[Dataset excerpts]

-----

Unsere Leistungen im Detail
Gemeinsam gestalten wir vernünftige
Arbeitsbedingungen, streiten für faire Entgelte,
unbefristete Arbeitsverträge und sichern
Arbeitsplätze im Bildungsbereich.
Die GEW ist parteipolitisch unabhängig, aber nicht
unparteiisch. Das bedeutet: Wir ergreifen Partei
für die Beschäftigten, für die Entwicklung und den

-----

= Task goal =
Can you arrange every line of text from the items above as a numbered list, leaving out any blank lines?

= Exercise answer =
1. Unsere Leistungen im Detail
2. Gemeinsam gestalten wir vernünftige
3. Arbeitsbedingungen, streiten für faire Entgelte,
4. unbefristete Arbeitsverträge und sichern
5. Arbeitsplätze im Bildungsbereich.
6. Die GEW ist parteipolitisch unabhängig, aber nicht
7. unparteiisch. Das bedeutet: Wir ergreifen Partei
8. für die Beschäftigten, für die Entwicklung und den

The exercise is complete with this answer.